A loan is an account whose balance is what you still owe. The design principle: you record payments; the engine handles interest. You never have to compute an amortization schedule yourself.
Setting up a loan
Create an account with the loan type and set what you currently owe (the opening balance). You then choose the style:
- EMI loan — you add the interest rate and the payment day. This unlocks automatic interest posting (below) and the prepayment simulator.
- Simple loan — just a balance you pay down manually, with no rate. Good for a friend-and-family loan or anything without formal interest.
Interest posts itself (EMI loans)
If your loan is an EMI loan with a rate and a payment day, Wealth Mutant posts each month's interest onto the loan automatically — you'll see it in the loan's history as a system entry, and the owed amount grows by exactly that much. (It's a per-loan setting you can toggle off.) A simple loan, or one created without a rate or payment day, never auto-posts interest — its balance only moves when you record payments.
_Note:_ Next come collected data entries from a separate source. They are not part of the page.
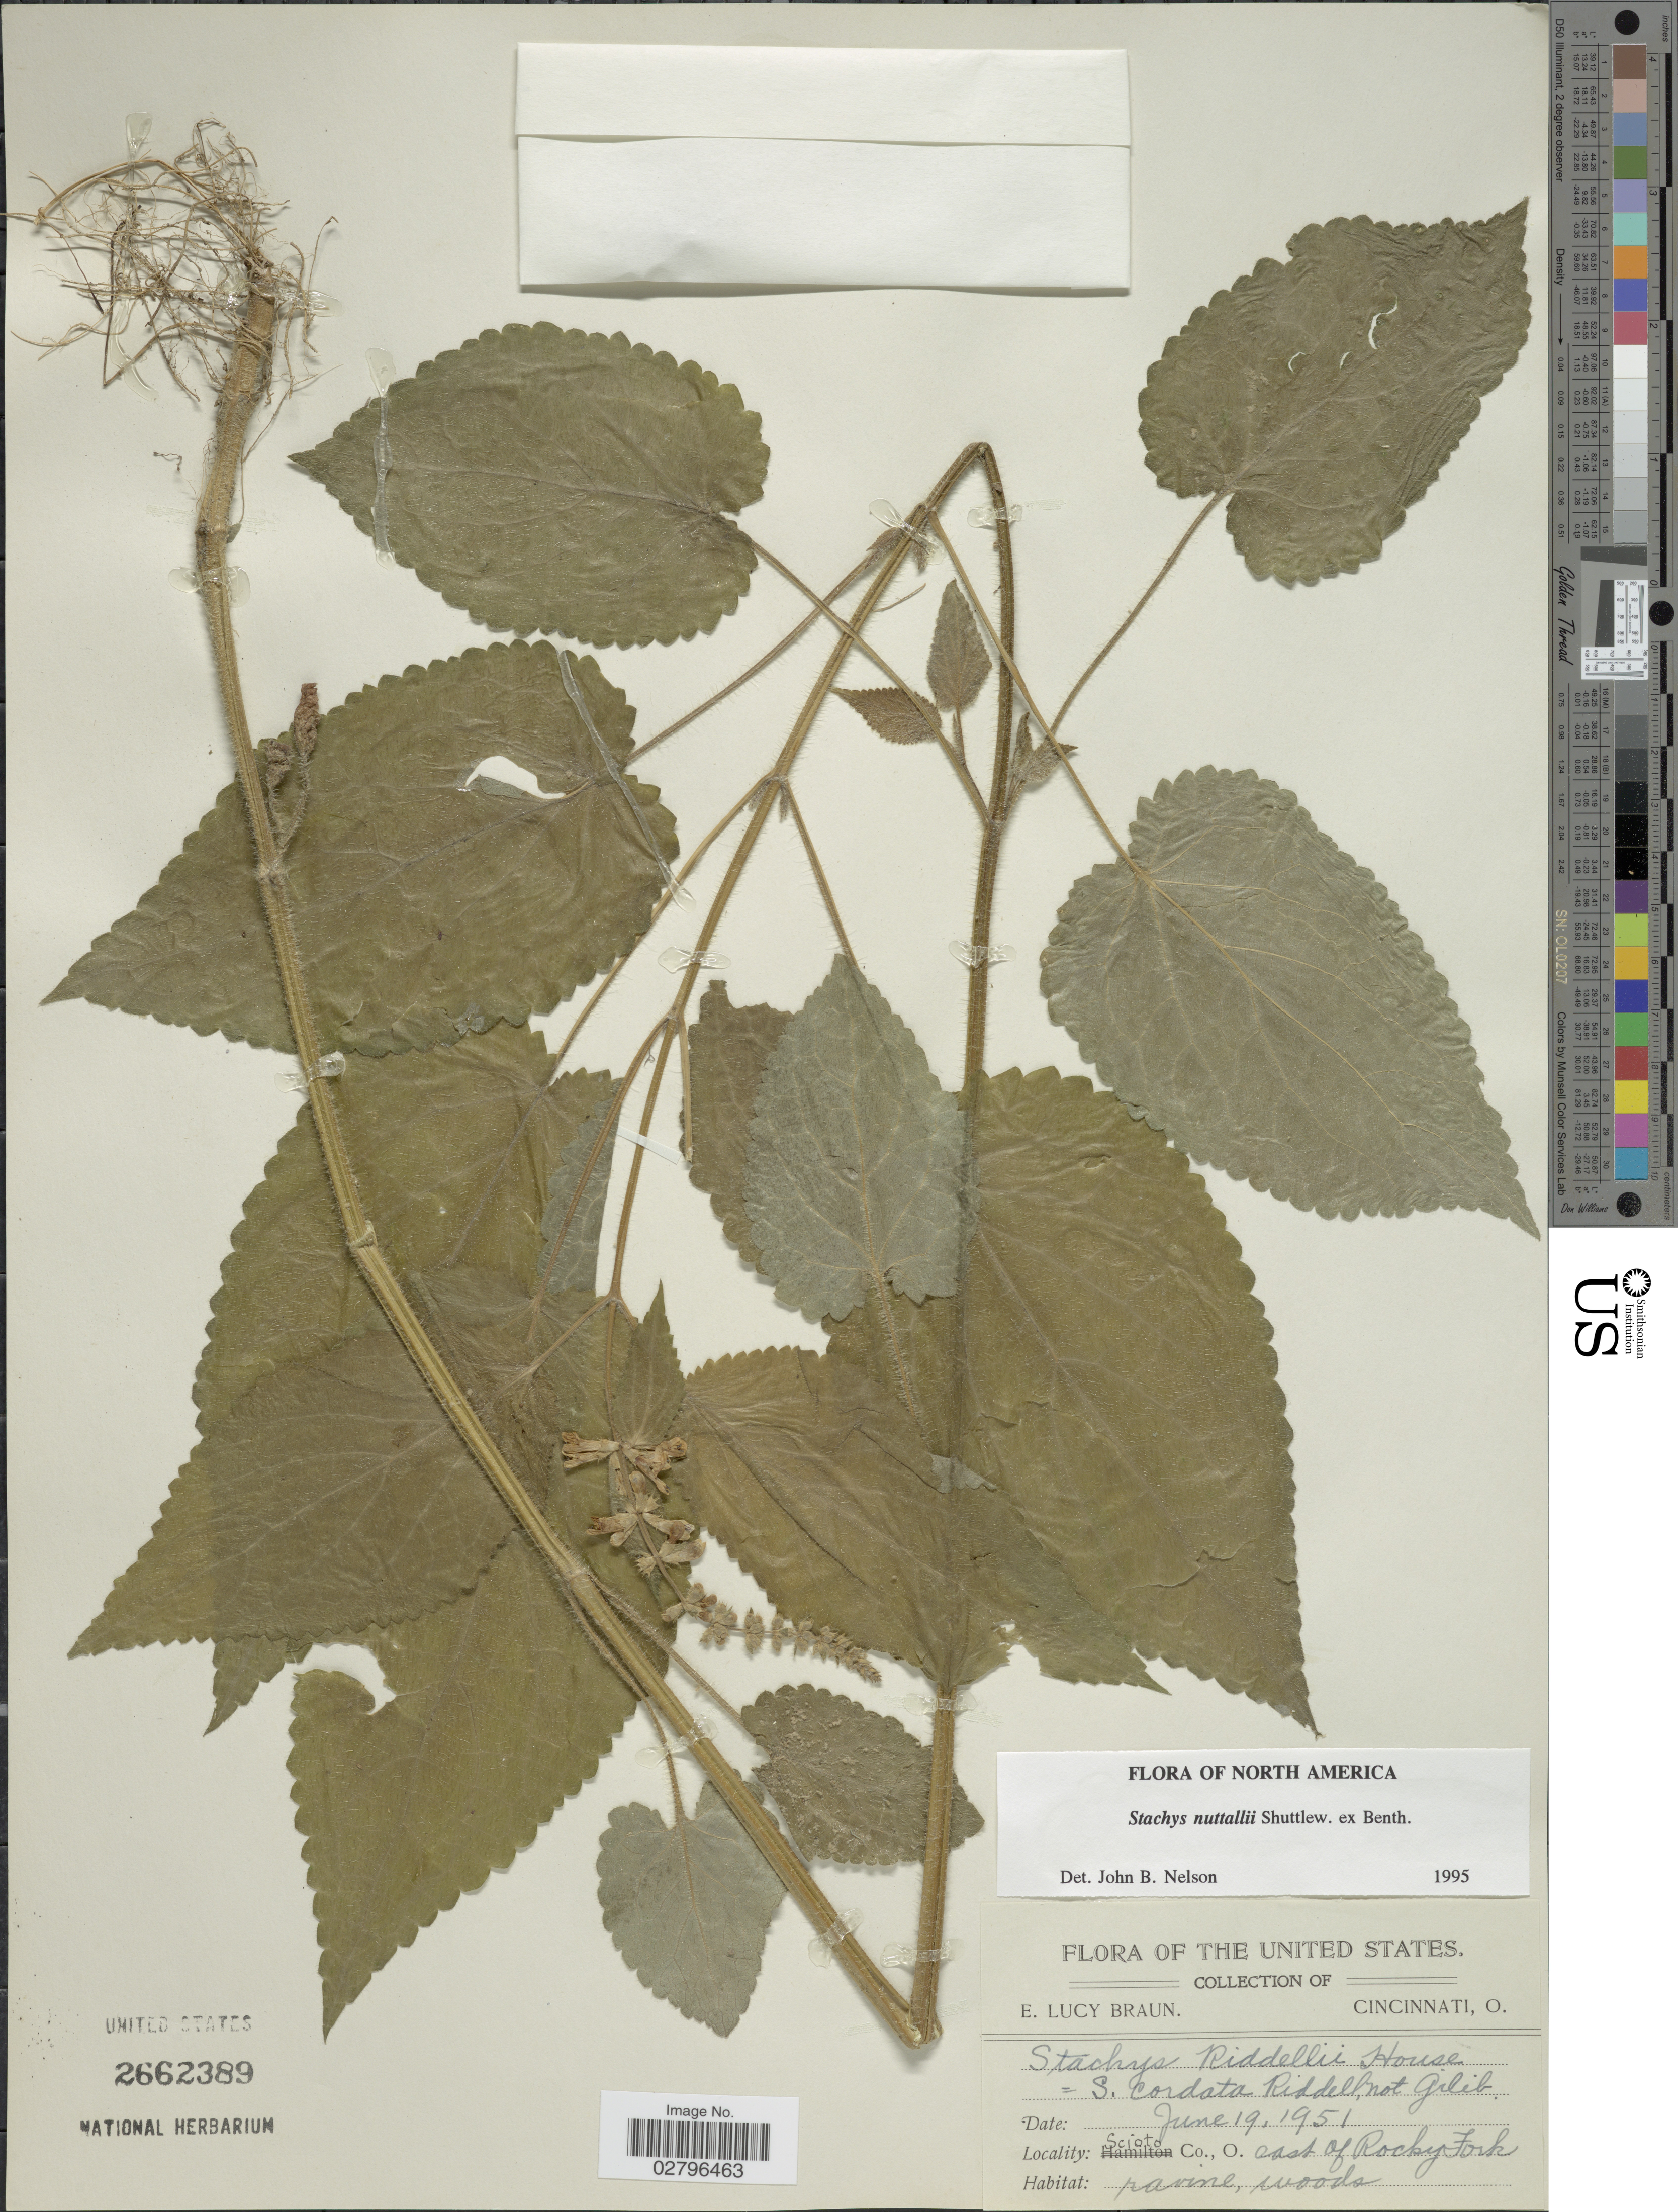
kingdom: Plantae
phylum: Tracheophyta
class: Magnoliopsida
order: Lamiales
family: Lamiaceae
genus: Stachys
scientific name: Stachys nuttallii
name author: Shuttlew. ex Benth.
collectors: E. L. Braun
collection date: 1951-06-19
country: United States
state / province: Ohio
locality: Scioto Co. east of Rocky Fork.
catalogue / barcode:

On the first of the month, a Smart Insight summarizes what interest cost you across all loans — the number banks prefer you not to look at.
Payments are just transfers
An EMI or any repayment is a transfer from your bank account to the loan. That's the whole model:
- what you owe = opening debt + posted interest − your transfers in
There's no separate "loan payment" form to learn, and partial or extra payments need no special handling — they're transfers too.

The prepayment simulator
Open the loan's detail page and ask the question your bank won't answer: what does one extra payment actually do? Slide the extra monthly amount and watch two numbers move — interest saved and how many months earlier the loan ends. The compounding works for you in reverse: small extras early are disproportionately powerful.
Reminders
If you set a payment day, Wealth Mutant reminds you before it — and the reminder is honest about being a nudge, not a record. Nothing is recorded until you record it.